*Task to carry out*
The entries below must be repeated exactly. None may be skipped.

*Data listing*
══════════════════════════════

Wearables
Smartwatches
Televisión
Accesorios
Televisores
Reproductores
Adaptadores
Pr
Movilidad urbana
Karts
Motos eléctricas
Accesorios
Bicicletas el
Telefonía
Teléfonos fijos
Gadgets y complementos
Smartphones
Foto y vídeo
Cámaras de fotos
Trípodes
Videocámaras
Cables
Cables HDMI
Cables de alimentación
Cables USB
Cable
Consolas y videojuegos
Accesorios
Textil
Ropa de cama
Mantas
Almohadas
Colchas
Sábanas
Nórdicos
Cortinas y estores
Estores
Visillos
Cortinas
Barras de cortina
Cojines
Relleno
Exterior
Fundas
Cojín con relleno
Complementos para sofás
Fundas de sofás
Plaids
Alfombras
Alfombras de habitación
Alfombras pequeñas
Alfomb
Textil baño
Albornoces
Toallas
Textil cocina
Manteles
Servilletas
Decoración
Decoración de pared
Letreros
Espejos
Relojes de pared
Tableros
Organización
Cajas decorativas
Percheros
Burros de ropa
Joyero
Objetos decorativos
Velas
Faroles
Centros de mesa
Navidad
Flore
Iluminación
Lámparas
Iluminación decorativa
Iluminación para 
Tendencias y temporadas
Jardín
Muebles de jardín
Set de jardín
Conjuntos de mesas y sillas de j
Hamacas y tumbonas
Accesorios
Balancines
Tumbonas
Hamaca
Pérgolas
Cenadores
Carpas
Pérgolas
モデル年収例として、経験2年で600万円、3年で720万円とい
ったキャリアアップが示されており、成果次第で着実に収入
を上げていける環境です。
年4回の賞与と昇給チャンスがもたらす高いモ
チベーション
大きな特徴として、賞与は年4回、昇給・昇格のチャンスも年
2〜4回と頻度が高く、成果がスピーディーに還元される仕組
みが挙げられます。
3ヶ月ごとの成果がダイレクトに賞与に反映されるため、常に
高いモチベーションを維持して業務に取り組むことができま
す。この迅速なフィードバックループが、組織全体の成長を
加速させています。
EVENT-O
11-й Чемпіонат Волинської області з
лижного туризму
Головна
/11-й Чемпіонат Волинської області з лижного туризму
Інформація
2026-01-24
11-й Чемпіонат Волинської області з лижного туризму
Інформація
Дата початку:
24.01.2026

══════════════════════════════

*Answer box*
Wearables
Smartwatches
Televisión
Accesorios
Televisores
Reproductores
Adaptadores
Pr
Movilidad urbana
Karts
Motos eléctricas
Accesorios
Bicicletas el
Telefonía
Teléfonos fijos
Gadgets y complementos
Smartphones
Foto y vídeo
Cámaras de fotos
Trípodes
Videocámaras
Cables
Cables HDMI
Cables de alimentación
Cables USB
Cable
Consolas y videojuegos
Accesorios
Textil
Ropa de cama
Mantas
Almohadas
Colchas
Sábanas
Nórdicos
Cortinas y estores
Estores
Visillos
Cortinas
Barras de cortina
Cojines
Relleno
Exterior
Fundas
Cojín con relleno
Complementos para sofás
Fundas de sofás
Plaids
Alfombras
Alfombras de habitación
Alfombras pequeñas
Alfomb
Textil baño
Albornoces
Toallas
Textil cocina
Manteles
Servilletas
Decoración
Decoración de pared
Letreros
Espejos
Relojes de pared
Tableros
Organización
Cajas decorativas
Percheros
Burros de ropa
Joyero
Objetos decorativos
Velas
Faroles
Centros de mesa
Navidad
Flore
Iluminación
Lámparas
Iluminación decorativa
Iluminación para 
Tendencias y temporadas
Jardín
Muebles de jardín
Set de jardín
Conjuntos de mesas y sillas de j
Hamacas y tumbonas
Accesorios
Balancines
Tumbonas
Hamaca
Pérgolas
Cenadores
Carpas
Pérgolas
モデル年収例として、経験2年で600万円、3年で720万円とい
ったキャリアアップが示されており、成果次第で着実に収入
を上げていける環境です。
年4回の賞与と昇給チャンスがもたらす高いモ
チベーション
大きな特徴として、賞与は年4回、昇給・昇格のチャンスも年
2〜4回と頻度が高く、成果がスピーディーに還元される仕組
みが挙げられます。
3ヶ月ごとの成果がダイレクトに賞与に反映されるため、常に
高いモチベーションを維持して業務に取り組むことができま
す。この迅速なフィードバックループが、組織全体の成長を
加速させています。
EVENT-O
11-й Чемпіонат Волинської області з
лижного туризму
Головна
/11-й Чемпіонат Волинської області з лижного туризму
Інформація
2026-01-24
11-й Чемпіонат Волинської області з лижного туризму
Інформація
Дата початку:
24.01.2026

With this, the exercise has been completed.